Runner’s World April 2005
By Jeff Galloway
Q. How long should I run before doing races?
A. Beginning runners are usually prepared for their first 5-K or
10-K run after two months of running every other day, and having
completed one run that is at least the distance of the race.
The most common mistake beginners make during their first race is
starting out too fast, the really struggling before the finish.
The bottom line is that you really can’t start too slowly
during your first race. Practice your extra-slow start by beginning
all or your training runs at a markedly easy pace. And during one
run per week, experiment with different ratios of walk breaks (for
example, walking one minutes every five minutes for a 10-K), which
will keep you fresh during the race.
The Excuse (And How To Beat It)
Running is for loners - I prefer group sports.
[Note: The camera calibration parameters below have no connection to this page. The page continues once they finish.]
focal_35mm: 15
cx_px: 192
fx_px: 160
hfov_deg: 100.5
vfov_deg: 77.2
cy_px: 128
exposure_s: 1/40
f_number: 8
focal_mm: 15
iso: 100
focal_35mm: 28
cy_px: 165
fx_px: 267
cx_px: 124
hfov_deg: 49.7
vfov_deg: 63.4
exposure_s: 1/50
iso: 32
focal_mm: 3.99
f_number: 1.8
Running isn’t necessarily a solo sport. In fact, people have
been running together for ages. Think about it: Primitive man gathered
in groups whenever they covered long distances, helping each other
along the way in order to survive. Sounds to me like most running
clubs (just substitute shorts for loincloths).
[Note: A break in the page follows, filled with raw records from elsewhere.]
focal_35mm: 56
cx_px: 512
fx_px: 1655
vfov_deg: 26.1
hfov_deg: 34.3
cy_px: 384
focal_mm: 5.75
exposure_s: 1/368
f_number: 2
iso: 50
Whether you’re interested in running with a group or just
one or two steady partners, it’s best to start your search
with a local running club. Ask experienced staffers at a specialty
running store for contact information on clubs or training groups
in your area. You can also try a Web search, typing in "running
clubs" and your city, or visit rrca.org, usatf.org, or runinjuryfree.com.
Before heading out with a group, talk with at least one member to
find out if you’ll fit in. Ask how many other members run
your pace. If all the runners are much faster or slower, look for
another group. Also ask how far the group goes on its scheduled
runs. If their runs are more than a mile farther than you’ve
run in the past two weeks, keep looking so you won’t feel
pressured to go longer than you should.
Spring Ahead: A Workout To Power Up Your Running
It may still look dark and cold outside, but the calendar says it’s
time to break out of that winter slog. To add strength to your stride,
challenge your legs once per week by running repeats on a surface
that offers increased resistance, such as a moderate hill, a sandy
area, or a patch of thick grass. After an easy 10-minute jog, run
30 to 50 steps at a slightly faster than normal training pace. Walk
back to the starting point so that you feel rested, and repeat,
running the second one a bit faster than the first. Try four of
these strength segments, getting slightly faster on each if possible,
and increase by one segment each session. Once you reach eight,
lengthen the hill or sand segment by 10 to 15 steps and start back
at five repeats. Cool down with 10 minutes of easy jogging.